● **Raw data**:
::::::
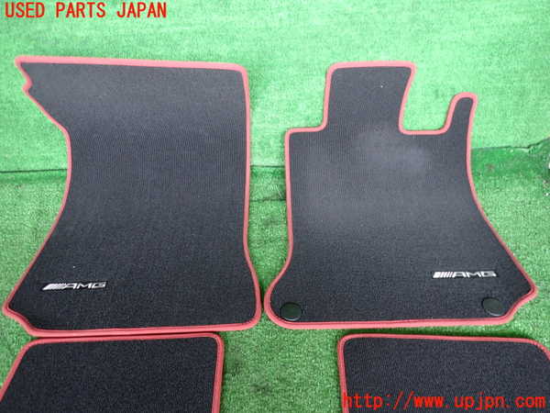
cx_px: 275
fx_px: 397
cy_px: 206
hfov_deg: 69.4
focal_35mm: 25
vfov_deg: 54.9
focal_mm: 4.5
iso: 200
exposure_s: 1/30
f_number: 2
::::::
● **Task requirements**: The entries above are to be repeated exactly, except for any pictures.

● **Task result**:
cx_px: 275
fx_px: 397
cy_px: 206
hfov_deg: 69.4
focal_35mm: 25
vfov_deg: 54.9
focal_mm: 4.5
iso: 200
exposure_s: 1/30
f_number: 2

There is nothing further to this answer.